I got back to the truck around 2:00 PM, spent the rest of the day running around getting things taken care of, like laundry, groceries, a shower, then returned to the POD as the sun was setting. Surprisingly, the road was still pretty wet even though the sun had shown on it all day. It’s gotten really beat up since I’ve been here.
The evening was so sweet and pretty, I felt compelled to mount the lights on my bike and go ride for an hour or so. I had a really nice, really easy 90 minutes on the bike. Then went back to the POD and ate dinner, watched an episode of South Park on my laptop, and hit the hay.
Back to the life I came here to live. Yeah baby!
Thursday, February 1, 2007
This morning (first day of February) a news guy on the radio announced that this had been the coldest January in Phoenix in 30 years. Super. I’m so happy to have been part of this historic January!
Yesterday I dashed off early on my Surly (heh!) when the low clouds looked ominous but there was as yet no rain to the post office in Oracle. Fifteen miles, more than half of it dirt--seemed like I could make a surgical strike and be back at the POD before the inevitable rain started falling.
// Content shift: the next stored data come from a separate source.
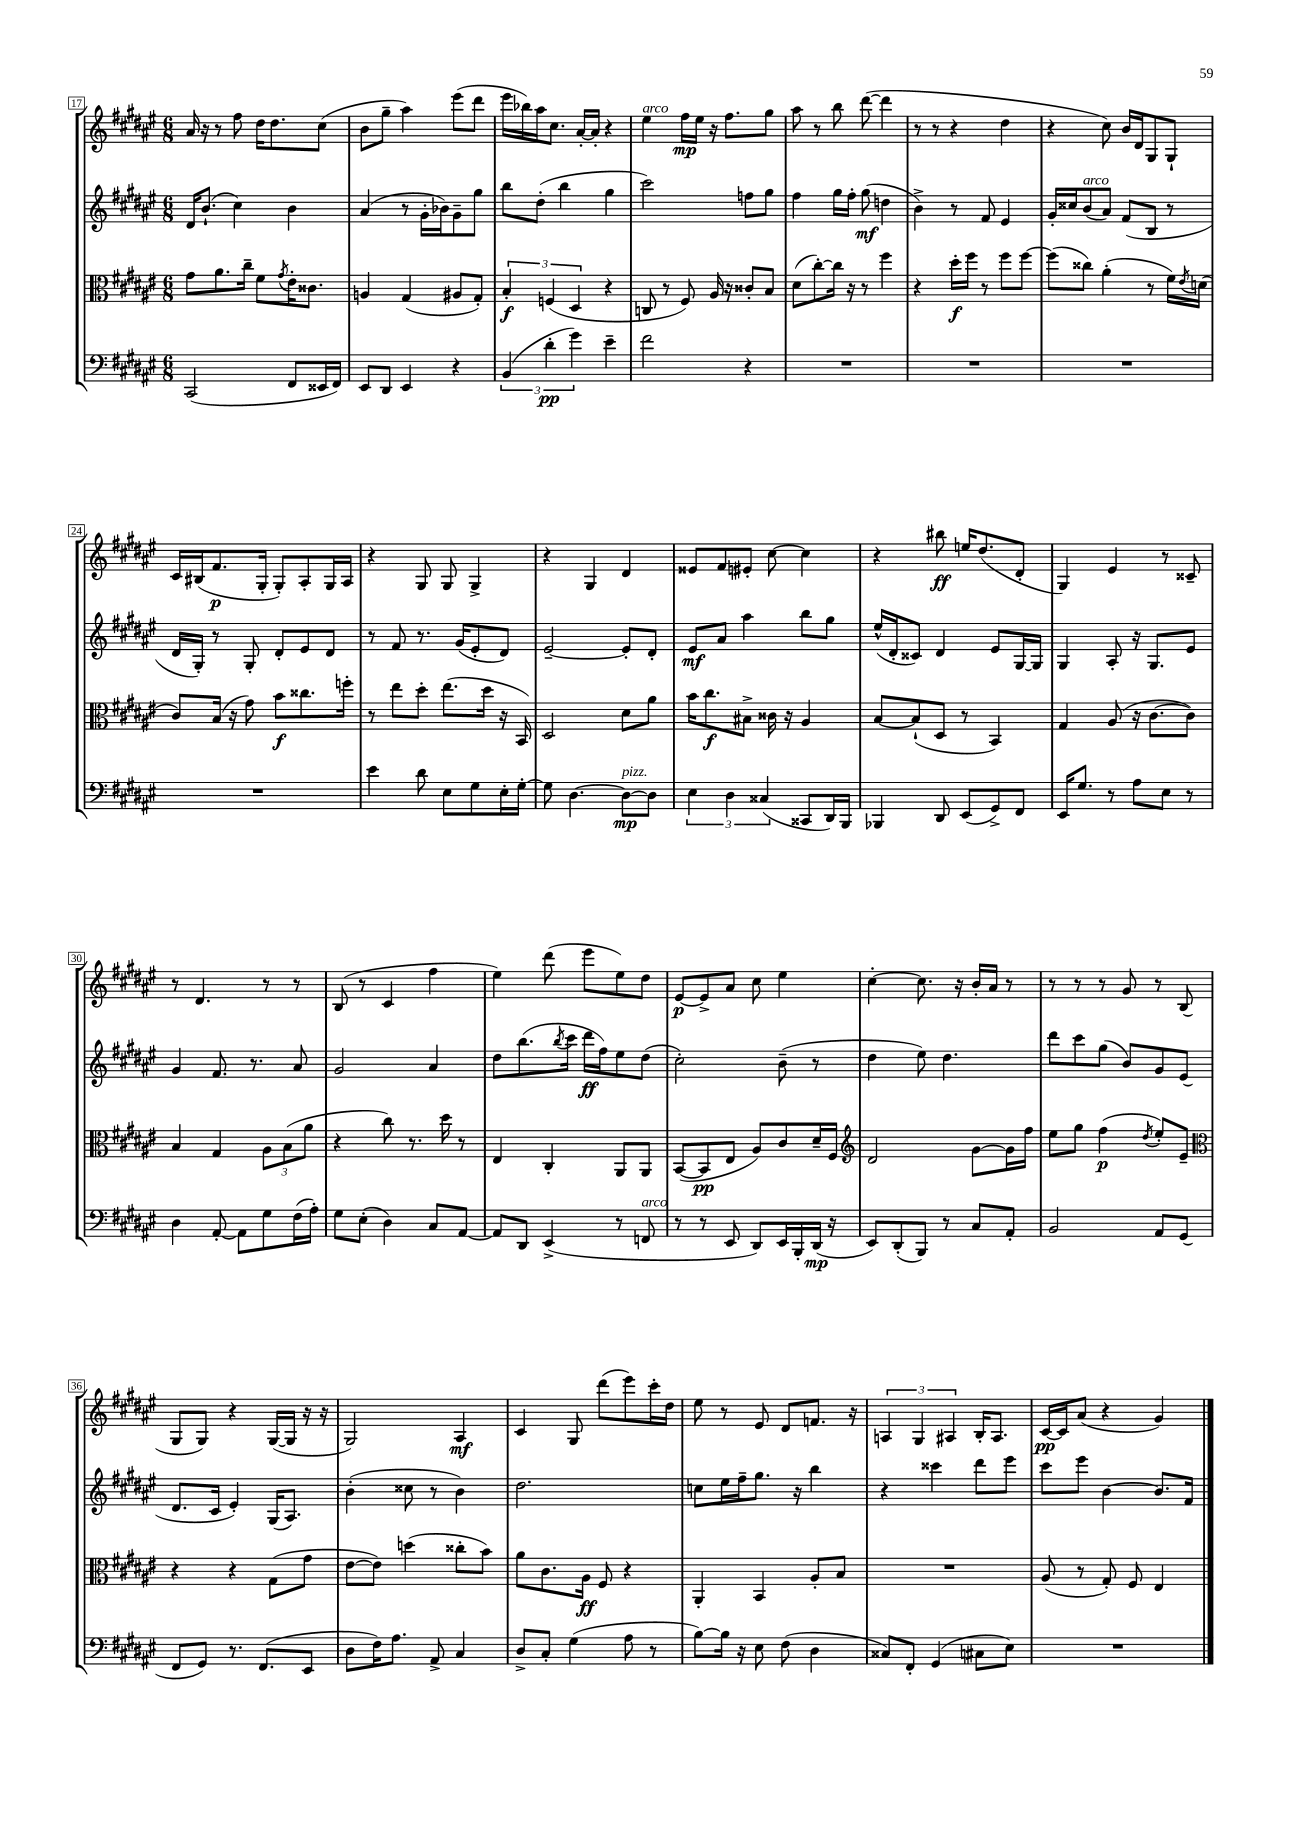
<<
\new StaffGroup <<
\new Staff = "s0" {
    \clef treble \key fis \major \numericTimeSignature \time 6/8
    ais'16 r16 r8 fis''8 dis''16 dis''8. cis''8( |
    b'8 gis''8-- ais''4) eis'''8( dis'''8 |
    eis'''16 bes''16) ais''16 cis''8. ais'16~-. ais'16-. r4 |
    eis''4^\markup { \italic "arco" } fis''16\mp eis''16 r16 fis''8. gis''8 |
    ais''8 r8 b''8 dis'''8~( dis'''4 |
    r8 r8 r4 dis''4 |
    r4 cis''8) b'16 dis'16 gis8 gis8-! |
    cis'16 bis16( fis'8.\p gis16-. gis8-.) ais8-. gis16 ais16 |
    r4 gis8 gis8 gis4-> |
    r4 gis4 dis'4 |
    eisis'8 fis'8 eis'8-. cis''8~ cis''4 |
    r4 bis''8\ff e''16 dis''8.( dis'8-. |
    gis4) eis'4 r8 cisis'8-- |
    r8 dis'4. r8 r8 |
    b8( r8 cis'4 fis''4 |
    eis''4) dis'''8( eis'''8 eis''8) dis''8 |
    eis'8~\p eis'8-> ais'8 cis''8 eis''4 |
    cis''4~-. cis''8. r16 b'16-. ais'16 r8 |
    r8 r8 r8 gis'8 r8 b8( |
    gis8 gis8) r4 gis16~( gis16 r16 r16 |
    gis2) ais4\mf |
    cis'4 gis8 dis'''8( eis'''8) cis'''16-. dis''16 |
    eis''8 r8 eis'8 dis'8 f'8. r16 |
    \tuplet 3/2 { a4 gis4 ais4 } b16-. ais8. |
    cis'16~\pp cis'16 ais'8( r4 gis'4) \bar "|." |
}
\new Staff = "s1" {
    \clef treble \key fis \major \numericTimeSignature \time 6/8
    dis'16 b'8.-!( cis''4) b'4 |
    ais'4( r8 gis'16-. bes'16) gis'8-- gis''8 |
    b''8 dis''8-.( b''4 gis''4 |
    cis'''2) f''8 gis''8 |
    fis''4 gis''16 fis''16-. gis''8\mf( d''4 |
    b'4->) r8 fis'8 eis'4 |
    gis'16-. cisis''16 b'8^\markup { \italic "arco" }( ais'8) fis'8( b8 r8 |
    dis'16 gis16-.) r8 gis8-. dis'8-. eis'8 dis'8 |
    r8 fis'8 r8. gis'16( eis'8-. dis'8) |
    eis'2~-- eis'8-. dis'8-. |
    eis'8\mf ais'8 ais''4 b''8 gis''8 |
    eis''16-^( dis'16-. cisis'8) dis'4 eis'8 gis16~ gis16 |
    gis4 ais8-. r16 gis8. eis'8 |
    gis'4 fis'8. r8. ais'8 |
    gis'2 ais'4 |
    dis''8 b''8.( \acciaccatura { b''8 } cis'''16 dis'''16\ff fis''16) eis''8 dis''8( |
    cis''2-.) b'8--( r8 |
    dis''4 eis''8) dis''4. |
    dis'''8 cis'''8 gis''8( b'8) gis'8 eis'8( |
    dis'8. cis'16 eis'4-.) gis16( ais8.) |
    b'4-.( cisis''8 r8 b'4) |
    dis''2. |
    c''8 eis''16 fis''16-- gis''8. r16 b''4 |
    r4 cisis'''4 dis'''8 eis'''8 |
    cis'''8 eis'''8 b'4~ b'8. fis'16 \bar "|." |
}
\new Staff = "s2" {
    \clef alto \key fis \major \numericTimeSignature \time 6/8
    gis'8 ais'8. cis''16-- fis'8 \acciaccatura { gis'8 } eis'16-. cisis'8. |
    a4 gis4( ais8 gis8-.) |
    \tuplet 3/2 { b4-.\f f4( dis4 } r4 |
    c8 r8 fis8) ais16 r16 cisis'8-. b8 |
    dis'8( cis''8~-.) cis''16 r16 r8 fis''4 |
    r4 dis''16-.\f fis''16 r8 fis''8 fis''8~ |
    fis''8( cisis''8) ais'4-.( r8 fis'16) \acciaccatura { eis'8 } d'16( |
    cis'8) b16( r16 gis'8) b'8\f cisis''8. f''16-. |
    r8 eis''8 dis''8-. eis''8.( dis''16 r16 b,16) |
    dis2 dis'8 ais'8 |
    b'16 cis''8.\f bis8-> cisis'16 r16 ais4 |
    b8~ b8-!( dis8 r8 b,4) |
    gis4 ais8( r16 cis'8.~ cis'8) |
    b4 gis4 \tuplet 3/2 { ais8 b8( ais'8 } |
    r4 cis''8) r8. dis''16 r8 |
    eis4 cis4-. ais,8 ais,8 |
    b,8~( b,8\pp eis8 ais8) cis'8 dis'16-- fis16 |
    \clef treble dis'2 gis'8~ gis'16 fis''16 |
    eis''8 gis''8 fis''4\p( \acciaccatura { dis''8 } eis''8-.) eis'8-- |
    \clef alto r4 r4 gis8( gis'8 |
    eis'8~ eis'8) d''4( cisis''8-. b'8) |
    ais'8 cis'8. ais16\ff fis8 r4 |
    ais,4-. b,4 ais8-. b8 |
    R2. |
    ais8( r8 gis8-.) fis8 eis4 \bar "|." |
}
\new Staff = "s3" {
    \clef bass \key fis \major \numericTimeSignature \time 6/8
    cis,2( fis,8 eisis,16 fis,16) |
    eis,8 dis,8 eis,4 r4 |
    \tuplet 3/2 { b,4( dis'4-.\pp gis'4) } eis'4-- |
    fis'2 r4 |
    R2. |
    R2. |
    R2. |
    R2. |
    eis'4 dis'8 eis8 gis8 eis16-. gis16~-. |
    gis8 dis4.~ dis8~\mp^\markup { \italic "pizz." } dis8 |
    \tuplet 3/2 { eis4 dis4 cisis4( } cisis,8 dis,16) b,,16 |
    bes,,4 dis,8 eis,8( gis,8->) fis,8 |
    eis,16 gis8. r8 ais8 eis8 r8 |
    dis4 ais,8~-. ais,8 gis8 fis16( ais16-.) |
    gis8 eis8-.( dis4) cis8 ais,8~ |
    ais,8 dis,8 eis,4->( r8 f,8^\markup { \italic "arco" } |
    r8 r8 eis,8 dis,8) eis,16 b,,16-. dis,16\mp( r16 |
    eis,8) dis,8-.( b,,8) r8 cis8 ais,8-. |
    b,2 ais,8 gis,8( |
    fis,8 gis,8) r8. fis,8.( eis,8 |
    dis8 fis16) ais8. ais,8-> cis4 |
    dis8-> cis8-. gis4( ais8 r8 |
    b8~) b16 r16 eis8 fis8( dis4 |
    cisis8) fis,8-. gis,4( cis8 eis8) |
    R2. \bar "|." |
}
>>
>>
\layout { \context { \Score currentBarNumber = #17 \override BarNumber.stencil = #(make-stencil-boxer 0.1 0.3 ly:text-interface::print) } }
The road was soft with Tuesday’s rain, so it was difficult to carry momentum. Then the drops started to fall. It wasn’t blowing in from the west or the north, the clouds all around were dropping lower and it began to rain all around me at once. I got a good soaking in pissing rain just as I hit the highway. I climbed into Oracle with traffic hissing by raising mist. I got to the post office just before it opened and went inside to peel off my wet windbreaker and replace it with the rain jacket. I wasn’t cold because I’d been climbing, but the ride home was going to be chilly.
Luckily the rain stopped and I only had chilly wind, wheel wash off the pavement, and then an even softer dirt road to contend with on the way back. When I returned to the POD I considered doing a quick mtb ride, since it was windy but not raining, but my feet were numb and I was cold. So I went inside to warm up. By the time I was halfway warmed rain returned, and then hard wind-driven sleet, then even more rain.
Blah. It’s been a good trip, really. And Colorado has had a really harsh winter that I haven’t been too disappointed about missing. But man, I have nearly worn out my leg warmers and winter jerseys. And who would have guessed that it would have been a good idea to rig up fenders for the Trucker before heading down to AZ to ride? An hour before dawn, I sit in the POD listening to rain and sleet coming down outside as the heater fires up and runs--again.
At bed time last night the gibbous moon shone in a mostly clear sky, and the promise of a clear day sent me to sleep with a hopeful smile and visions of tacky singletrack dancing in my head. Will today be another day spent lounging around reading or passing time driving to town to surf the internet?
The weather has sure been a pain in the ass for the last 8 months or so. Let’s hope that it’s just El Niño or bad juju or some other temporary shit. Cyclists in the west may be praying for the return of the drought this year.